WHAT THE TASK REQUIRES → Only the text of the records below belongs in the answer, copied exactly, with pictures omitted.

(Records excerpted from a collection)
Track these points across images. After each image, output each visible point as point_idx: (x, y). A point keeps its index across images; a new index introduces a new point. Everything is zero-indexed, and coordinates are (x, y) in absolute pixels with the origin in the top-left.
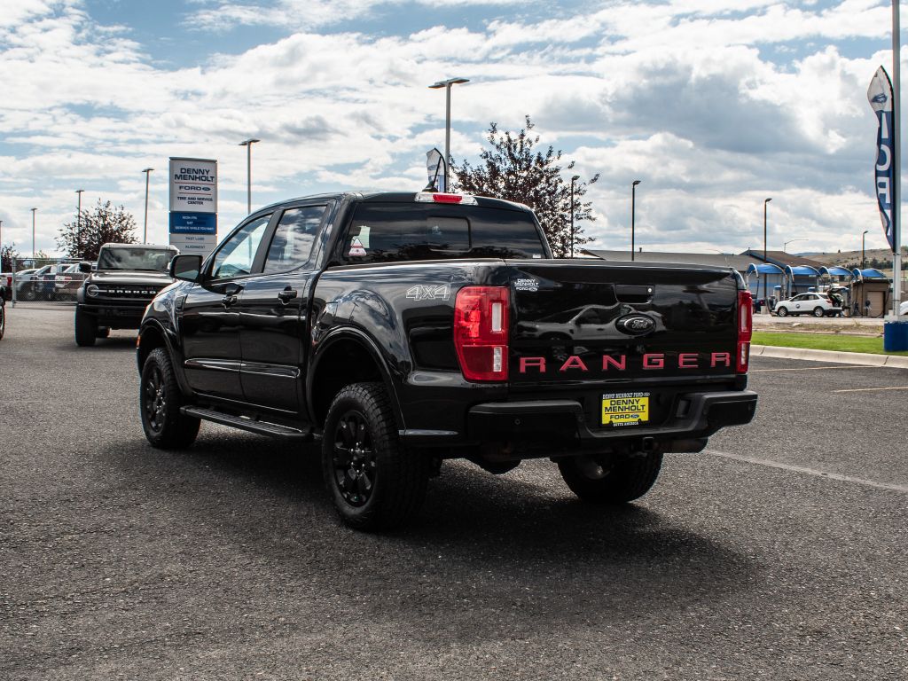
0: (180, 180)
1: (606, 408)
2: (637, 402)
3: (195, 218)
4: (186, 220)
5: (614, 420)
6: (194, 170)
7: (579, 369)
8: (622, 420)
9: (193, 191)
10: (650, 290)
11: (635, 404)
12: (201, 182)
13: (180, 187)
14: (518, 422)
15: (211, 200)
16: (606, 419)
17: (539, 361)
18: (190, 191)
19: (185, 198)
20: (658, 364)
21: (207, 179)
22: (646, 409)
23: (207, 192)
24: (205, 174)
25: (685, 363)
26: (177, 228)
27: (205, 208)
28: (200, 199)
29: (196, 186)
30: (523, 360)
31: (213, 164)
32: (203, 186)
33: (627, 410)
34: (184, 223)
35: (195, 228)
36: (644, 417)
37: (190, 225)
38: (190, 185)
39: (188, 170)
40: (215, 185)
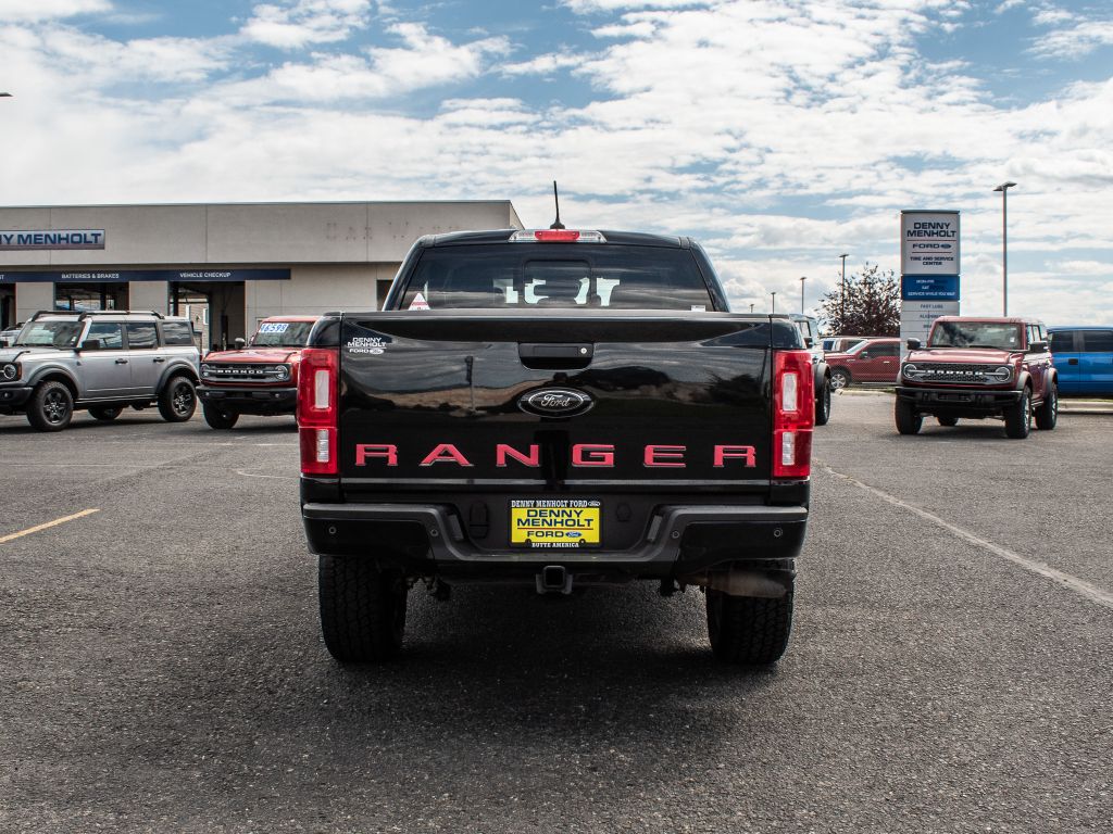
0: (913, 238)
1: (519, 520)
2: (578, 514)
3: (932, 281)
4: (921, 285)
5: (533, 538)
6: (930, 224)
7: (456, 464)
8: (550, 539)
9: (929, 249)
10: (584, 351)
11: (574, 516)
12: (939, 238)
13: (914, 246)
14: (332, 531)
15: (952, 259)
16: (518, 535)
17: (387, 451)
18: (926, 250)
19: (918, 259)
20: (603, 459)
21: (946, 234)
22: (596, 524)
23: (947, 250)
24: (945, 228)
25: (656, 460)
26: (910, 294)
27: (944, 269)
28: (937, 259)
29: (932, 243)
30: (360, 447)
31: (954, 216)
32: (941, 243)
33: (559, 525)
34: (918, 288)
35: (932, 294)
36: (592, 536)
37: (925, 291)
38: (926, 243)
39: (923, 225)
40: (958, 241)
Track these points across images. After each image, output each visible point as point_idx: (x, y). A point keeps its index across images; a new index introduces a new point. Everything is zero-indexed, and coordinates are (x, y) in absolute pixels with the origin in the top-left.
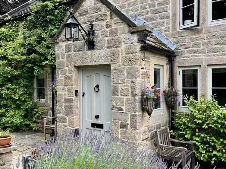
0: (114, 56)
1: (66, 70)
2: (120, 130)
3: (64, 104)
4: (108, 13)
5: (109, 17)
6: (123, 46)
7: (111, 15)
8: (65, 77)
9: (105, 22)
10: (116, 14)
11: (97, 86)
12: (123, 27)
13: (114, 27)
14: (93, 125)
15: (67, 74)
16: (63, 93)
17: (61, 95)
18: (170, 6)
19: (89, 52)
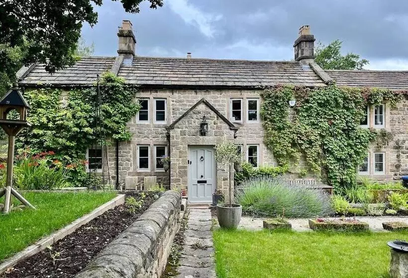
0: (219, 141)
1: (180, 148)
2: (223, 182)
3: (178, 170)
4: (216, 116)
5: (216, 118)
6: (225, 136)
7: (217, 118)
8: (180, 152)
9: (213, 121)
10: (221, 117)
11: (202, 157)
12: (225, 125)
13: (219, 124)
14: (199, 182)
15: (182, 150)
16: (178, 163)
17: (174, 164)
18: (226, 108)
19: (201, 137)
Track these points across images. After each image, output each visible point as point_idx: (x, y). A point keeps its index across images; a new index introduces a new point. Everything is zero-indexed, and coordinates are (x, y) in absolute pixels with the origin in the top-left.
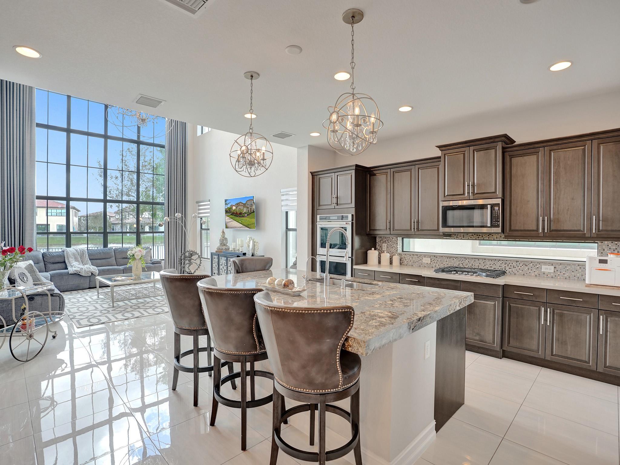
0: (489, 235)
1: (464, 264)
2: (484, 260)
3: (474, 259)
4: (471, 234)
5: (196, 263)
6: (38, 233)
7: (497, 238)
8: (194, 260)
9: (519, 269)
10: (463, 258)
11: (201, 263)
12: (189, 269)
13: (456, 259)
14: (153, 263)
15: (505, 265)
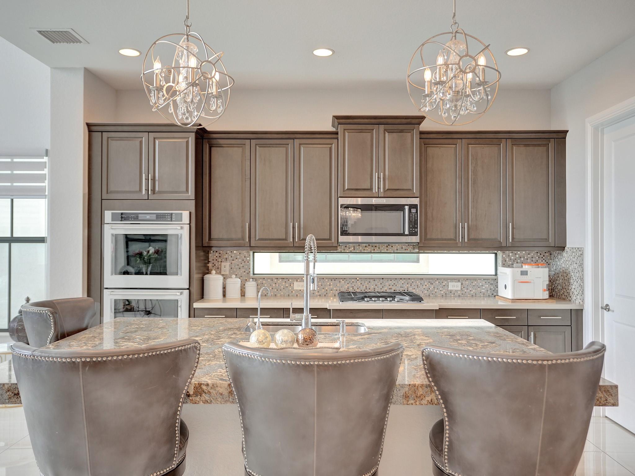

ANSWER FOR THE TASK →
Track these points across images. After each image, output each visible point as point_idx: (x, y). A point keeps its index across images; a new index introduces a new point. Everything is zero-indexed, and coordinates are (x, y) in absolute pixels with the origin in the top-left.
0: (180, 180)
1: (606, 408)
2: (637, 402)
3: (195, 218)
4: (186, 220)
5: (614, 420)
6: (194, 170)
7: (579, 369)
8: (622, 420)
9: (193, 191)
10: (650, 290)
11: (635, 404)
12: (201, 182)
13: (180, 187)
14: (518, 422)
15: (211, 200)
16: (606, 419)
17: (539, 361)
18: (190, 191)
19: (185, 198)
20: (658, 364)
21: (207, 179)
22: (646, 409)
23: (207, 192)
24: (205, 174)
25: (685, 363)
26: (177, 228)
27: (205, 208)
28: (200, 199)
29: (196, 186)
30: (523, 360)
31: (213, 164)
32: (203, 186)
33: (627, 410)
34: (184, 223)
35: (195, 228)
36: (644, 417)
37: (190, 225)
38: (190, 185)
39: (188, 170)
40: (215, 185)
0: (913, 238)
1: (519, 520)
2: (578, 514)
3: (932, 281)
4: (921, 285)
5: (533, 538)
6: (930, 224)
7: (456, 464)
8: (550, 539)
9: (929, 249)
10: (584, 351)
11: (574, 516)
12: (939, 238)
13: (914, 246)
14: (332, 531)
15: (952, 259)
16: (518, 535)
17: (387, 451)
18: (926, 250)
19: (918, 259)
20: (603, 459)
21: (946, 234)
22: (596, 524)
23: (947, 250)
24: (945, 228)
25: (656, 460)
26: (910, 294)
27: (944, 269)
28: (937, 259)
29: (932, 243)
30: (360, 447)
31: (954, 216)
32: (941, 243)
33: (559, 525)
34: (918, 288)
35: (932, 294)
36: (592, 536)
37: (925, 291)
38: (926, 243)
39: (923, 225)
40: (958, 241)
Track these points across images. After each image, output each visible point as point_idx: (x, y). A point keeps its index across images; a new index introduces a new point. Everything is zero-indexed, and coordinates are (x, y) in absolute pixels with the origin in the top-left.
0: (114, 56)
1: (66, 70)
2: (120, 130)
3: (64, 104)
4: (108, 13)
5: (109, 17)
6: (123, 46)
7: (111, 15)
8: (65, 77)
9: (105, 22)
10: (116, 14)
11: (97, 86)
12: (123, 27)
13: (114, 27)
14: (93, 125)
15: (67, 74)
16: (63, 93)
17: (61, 95)
18: (170, 6)
19: (89, 52)
0: (219, 141)
1: (180, 148)
2: (223, 182)
3: (178, 170)
4: (216, 116)
5: (216, 118)
6: (225, 136)
7: (217, 118)
8: (180, 152)
9: (213, 121)
10: (221, 117)
11: (202, 157)
12: (225, 125)
13: (219, 124)
14: (199, 182)
15: (182, 150)
16: (178, 163)
17: (174, 164)
18: (226, 108)
19: (201, 137)
Track these points across images. After each image, output each visible point as point_idx: (x, y). A point keeps its index across images; a new index introduces a new point. Everything is zero-indexed, and coordinates are (x, y) in absolute pixels with the origin in the top-left.
0: (489, 235)
1: (464, 264)
2: (484, 260)
3: (474, 259)
4: (471, 234)
5: (196, 263)
6: (38, 233)
7: (497, 238)
8: (194, 260)
9: (519, 269)
10: (463, 258)
11: (201, 263)
12: (189, 269)
13: (456, 259)
14: (153, 263)
15: (505, 265)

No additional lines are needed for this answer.